The risk of conversion from SH to clinical hypothyroidism is relatively low, approximately 2 to 6% per year [18, 19]. However, in a meta-analysis of 11 prospective studies, including more than 55,000 patients, a significantly higher risk of coronary heart disease could be demonstrated in SH-affected patients [6]. Other studies associate SH with congestive heart failure [20] and stroke [6]. Some data suggest that thyroid dysfunction might be implicated in the pathogenic pathway which links micro-inflammation to survival in peritoneal dialysis patients [21]. Regarding the impact on the long-term prognosis and the high prevalence of SH in CKD patients, the routine determination of thyroid hormone concentrations in these populations should be justified.

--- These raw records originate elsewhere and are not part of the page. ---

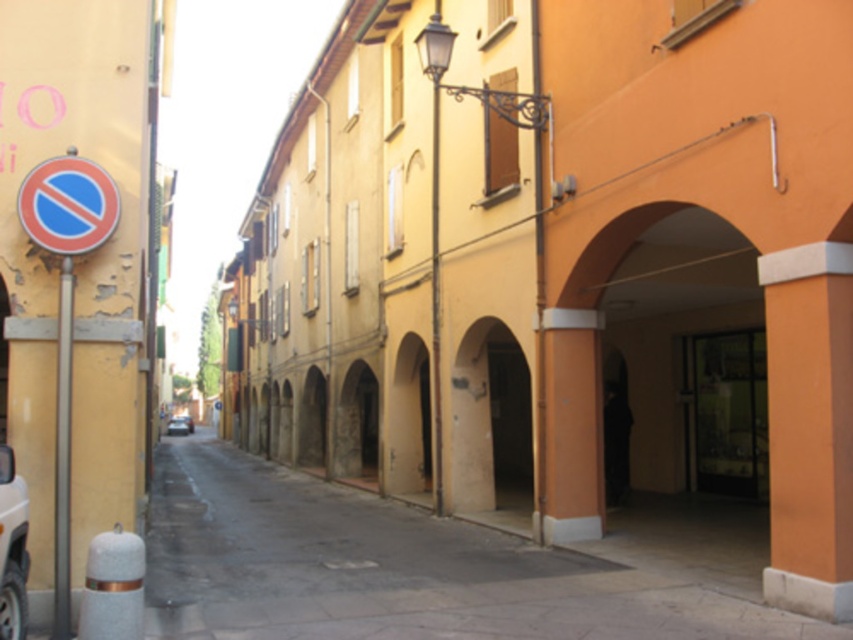
Question: Does blue plastic circle at upper left appear on the right side of metallic silver car at center?

Choices:
 (A) yes
 (B) no

Answer: (A)

Question: Can you confirm if white matte car at lower left is thinner than metallic silver car at center?

Choices:
 (A) yes
 (B) no

Answer: (A)

Question: Is orange matte pillar at right to the left of white matte car at lower left from the viewer's perspective?

Choices:
 (A) no
 (B) yes

Answer: (A)

Question: Which object is closer to the camera taking this photo?

Choices:
 (A) orange matte pillar at right
 (B) blue plastic circle at upper left
 (C) white matte car at lower left

Answer: (C)

Question: Which of the following is the farthest from the observer?

Choices:
 (A) (173, 420)
 (B) (90, 237)

Answer: (A)

Question: Which point is closer to the camera taking this photo?

Choices:
 (A) coord(813,481)
 (B) coord(24,484)
 (C) coord(173,422)

Answer: (B)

We must recognize some limitations in our study, such as sample size. Although there are studies with a larger population, this is the only one that includes a significant number of patients with advanced CKD, so we believe that it is representative of this population. No data have been collected regarding the medication used by the patients; it is possible that some drugs may influence thyroid function, and finally, anti-TPO titers have not been determined, which could certainly clarify the obtained results.

5. Conclusion

The prevalence of SH in CKD patients is high. This prevalence increases as CKD worsens. Age and eGFR are independent predictors of SH. More studies are needed to determine the impact of SH on the long-term prognosis of patients and to be able to assess the benefits of hormone replacement therapy in the CKD population.

Data Availability

Data are available upon request.

Ethical Approval

The study protocol has been approved by the ethics committee of the hospital under the number 2020/989389.

Conflicts of Interest

The authors declare that they have no conflicts of interest.

Authors’ Contributions

All authors contributed equally to this work.